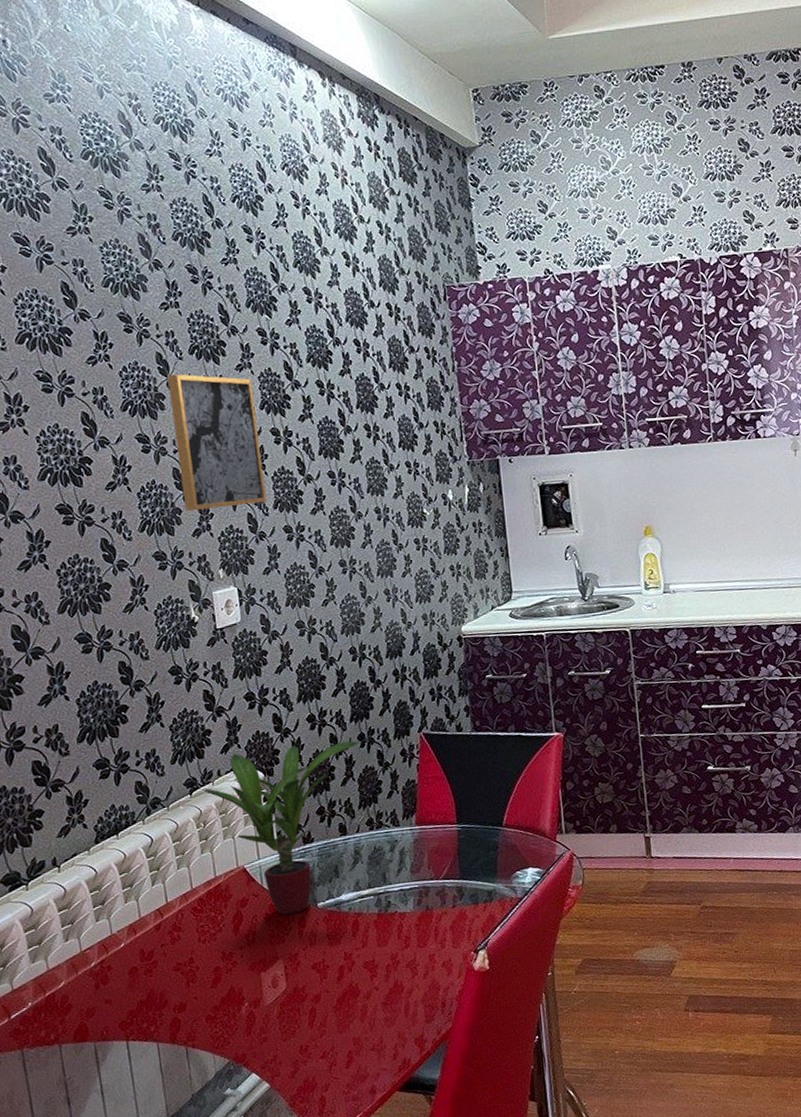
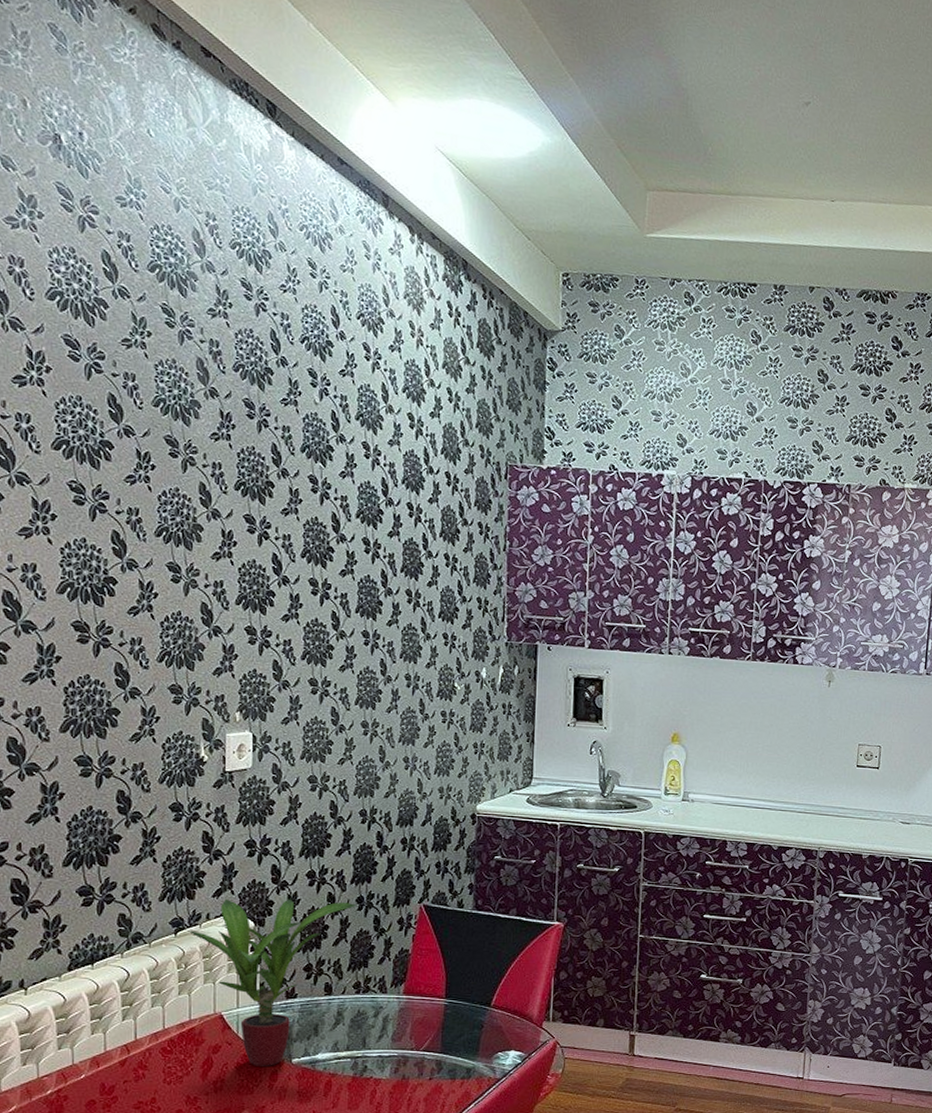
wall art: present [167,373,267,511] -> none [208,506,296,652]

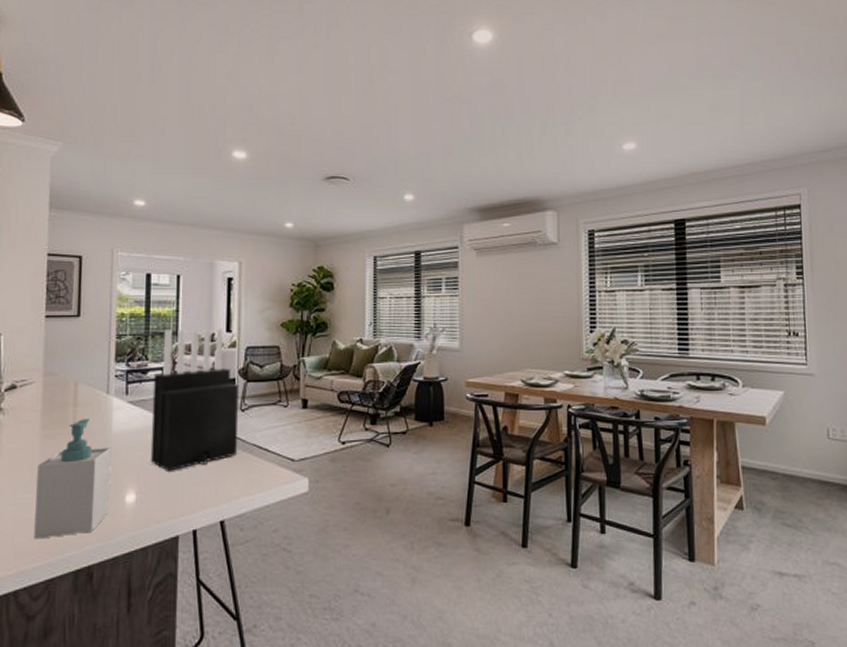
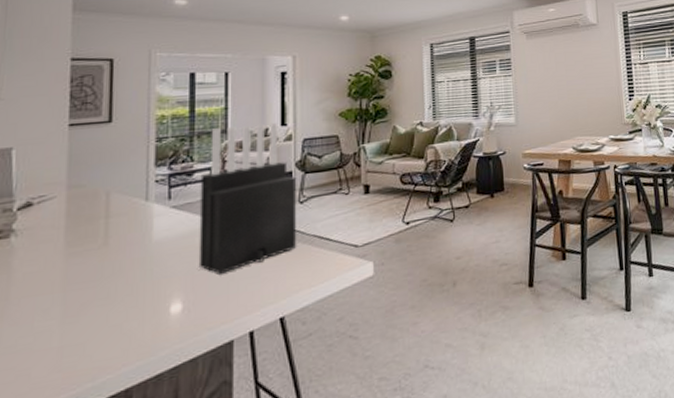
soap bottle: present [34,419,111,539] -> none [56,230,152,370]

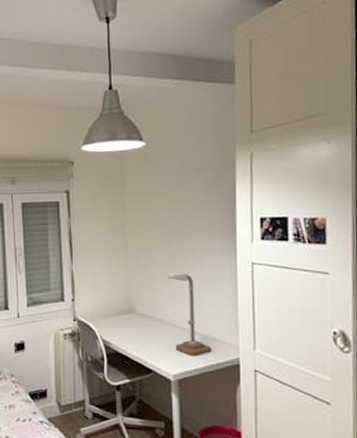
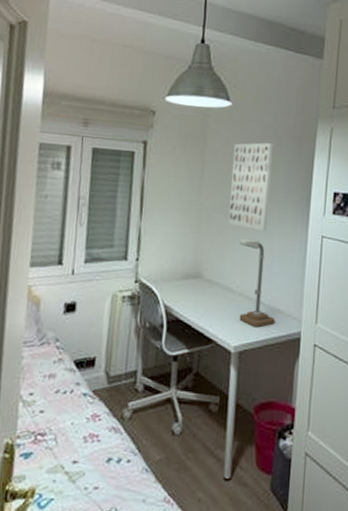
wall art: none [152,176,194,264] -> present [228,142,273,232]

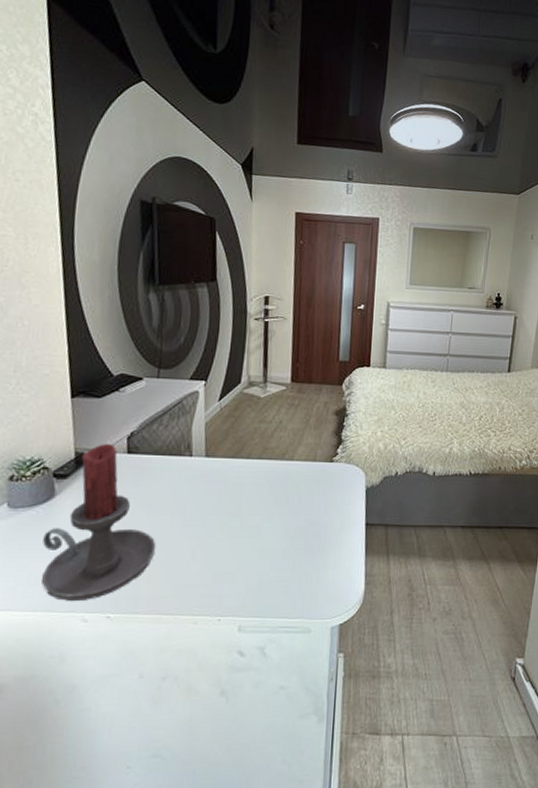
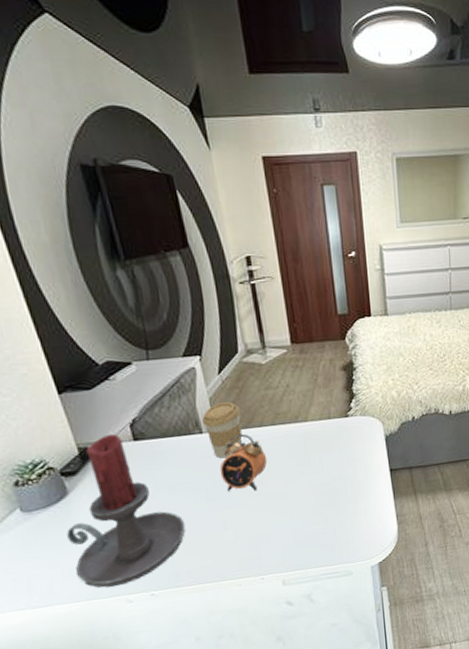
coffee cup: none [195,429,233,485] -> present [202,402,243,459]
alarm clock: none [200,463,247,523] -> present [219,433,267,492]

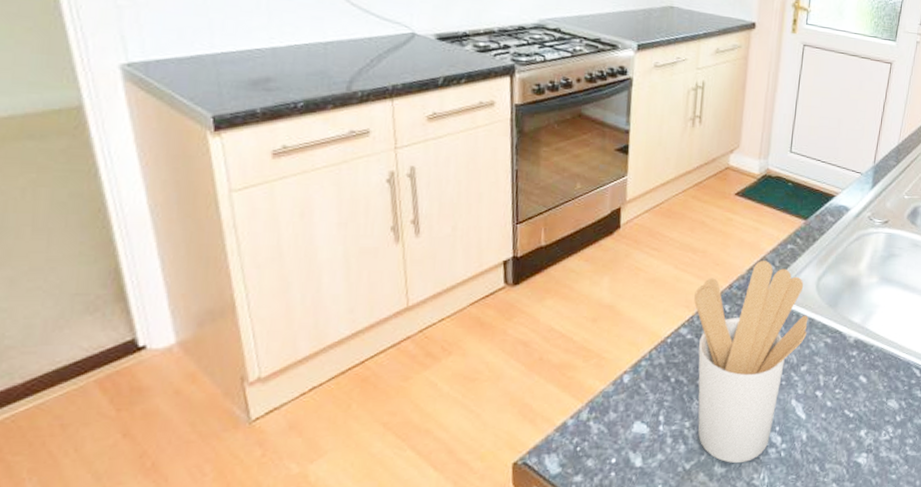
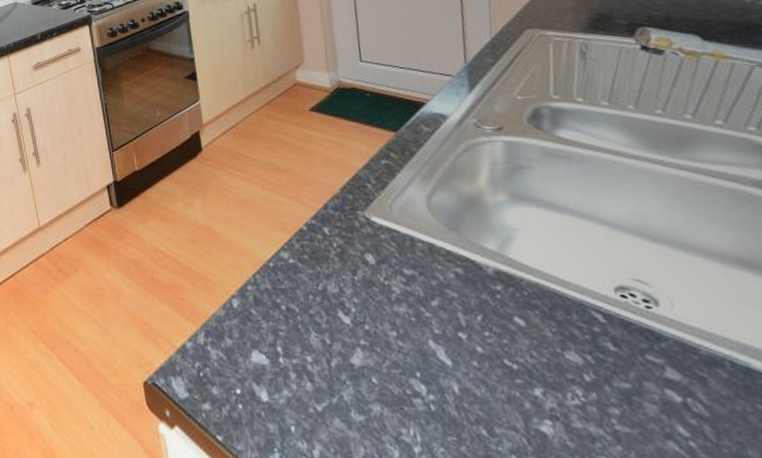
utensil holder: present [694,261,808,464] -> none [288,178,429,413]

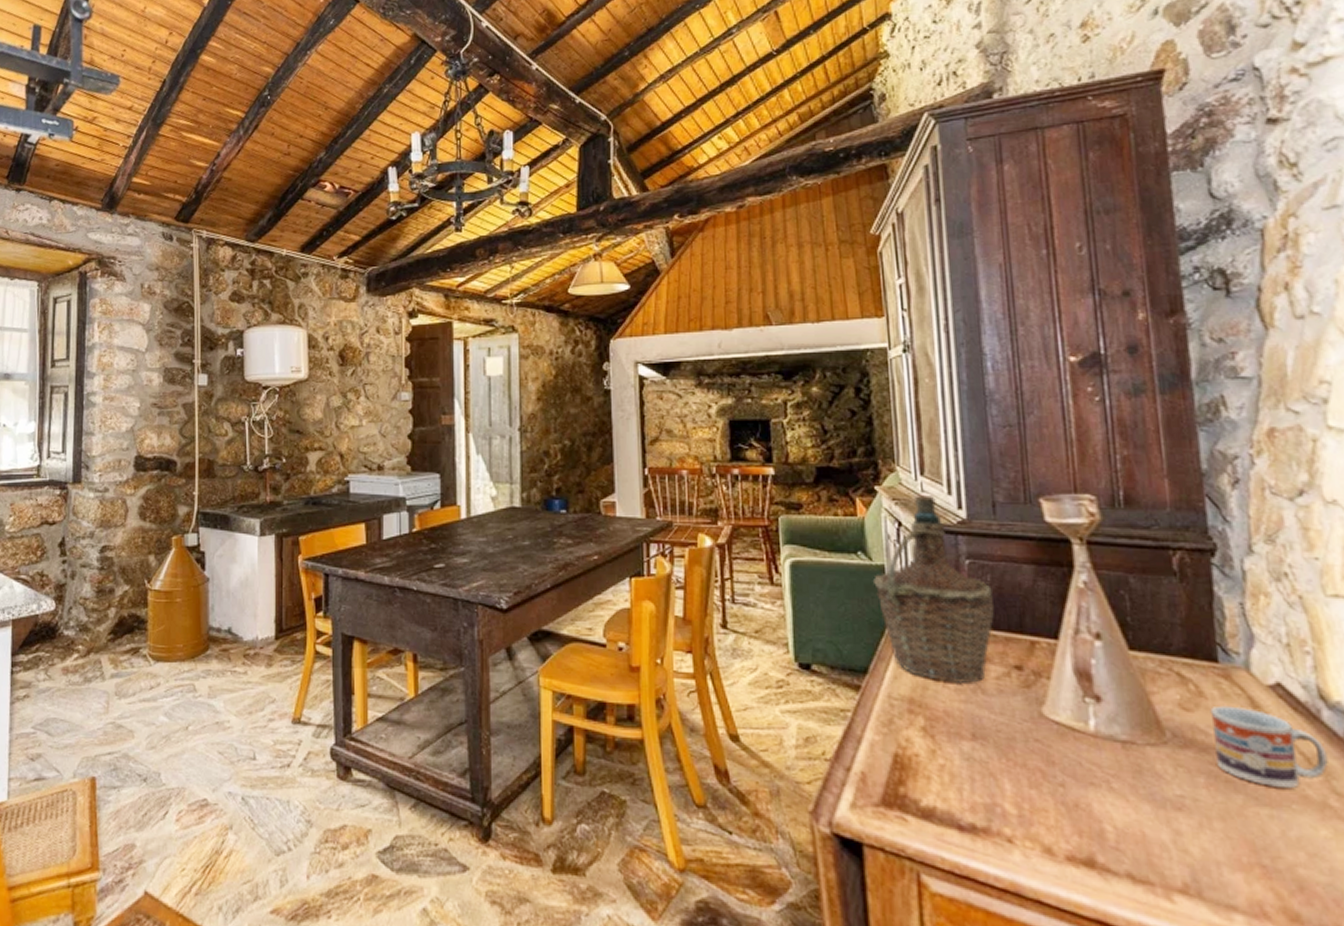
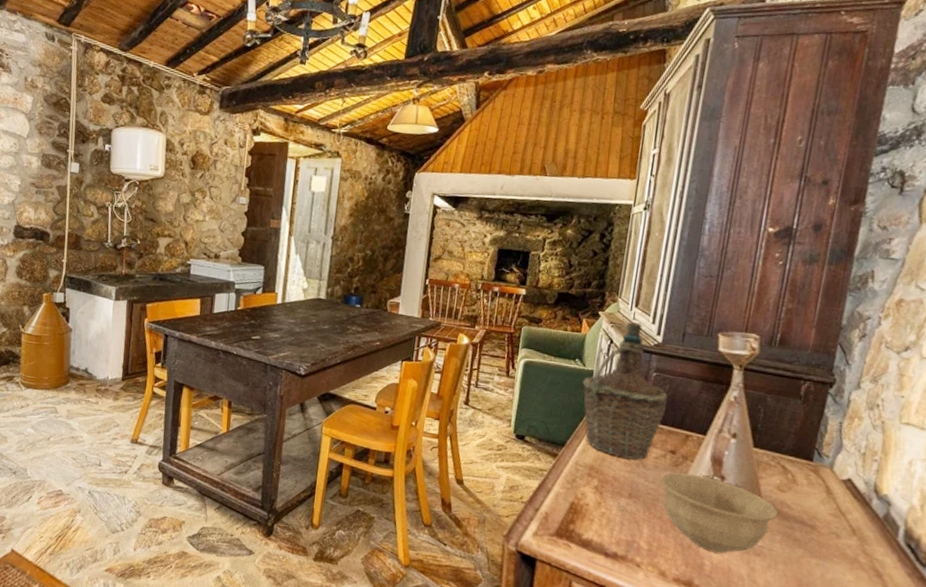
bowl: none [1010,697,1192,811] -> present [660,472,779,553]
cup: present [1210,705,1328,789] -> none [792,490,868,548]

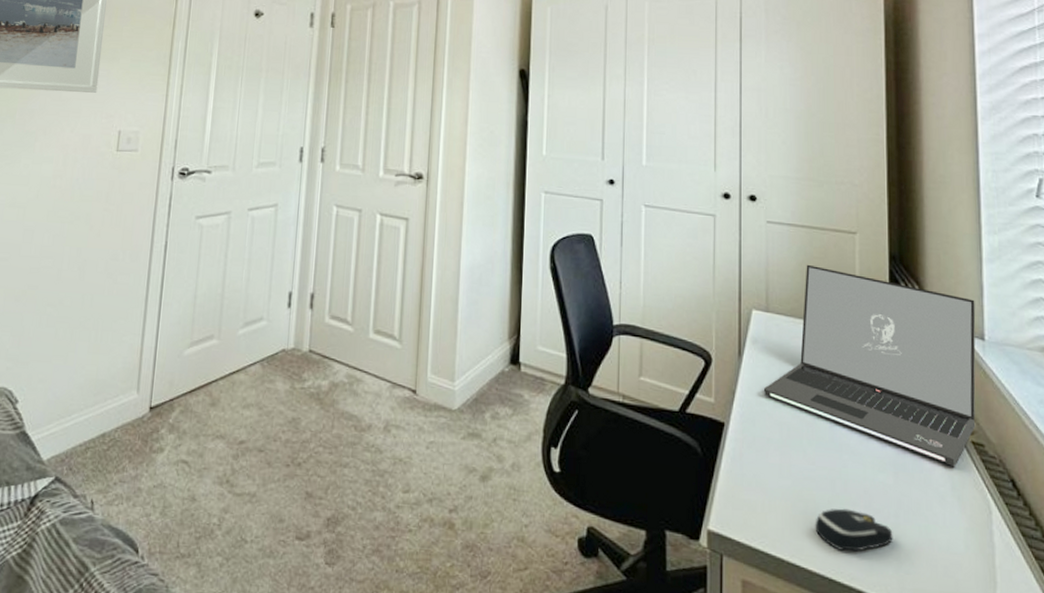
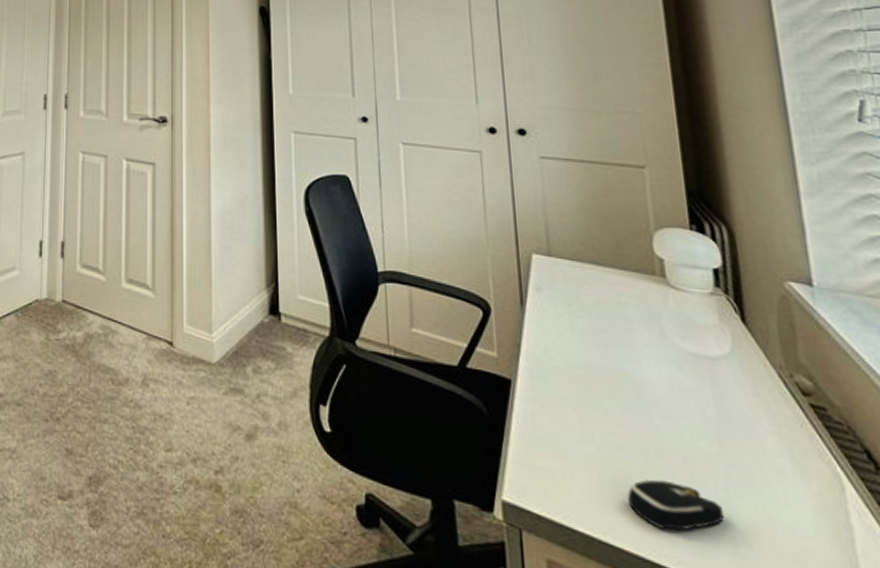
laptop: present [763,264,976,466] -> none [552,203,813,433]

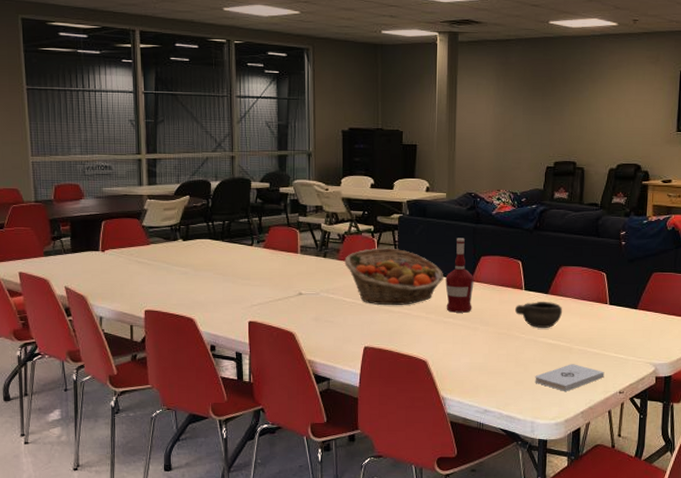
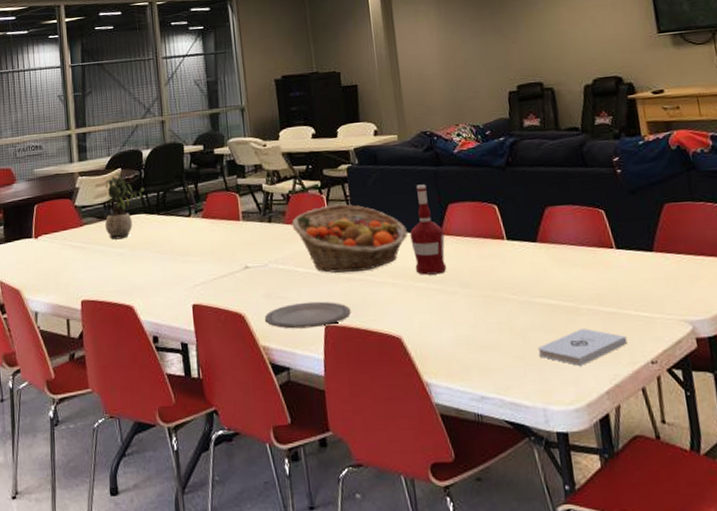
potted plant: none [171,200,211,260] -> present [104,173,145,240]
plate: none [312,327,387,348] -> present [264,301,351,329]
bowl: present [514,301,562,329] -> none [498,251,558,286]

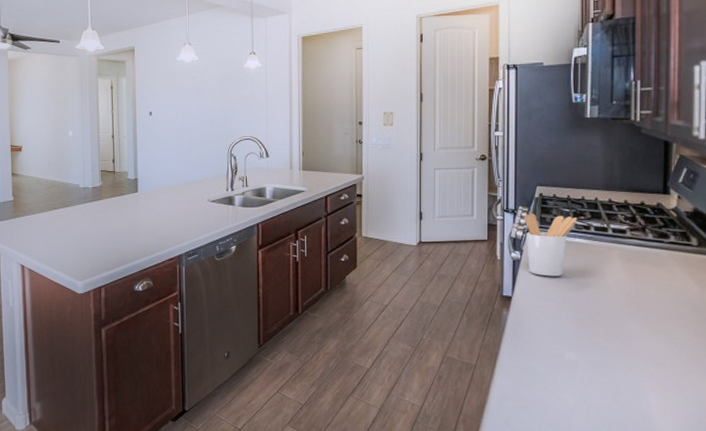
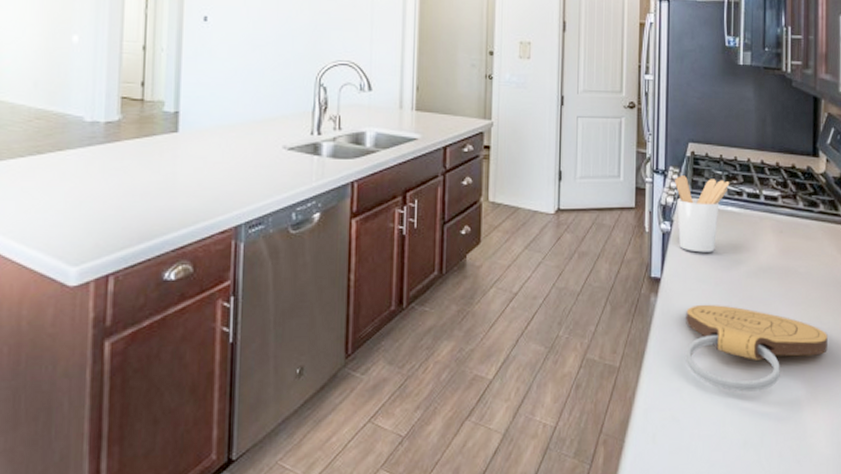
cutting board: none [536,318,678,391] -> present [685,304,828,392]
#####
I would like the number of lines in the material above that contain the string "wall", with no other words in the reply.

:: Task response ::
2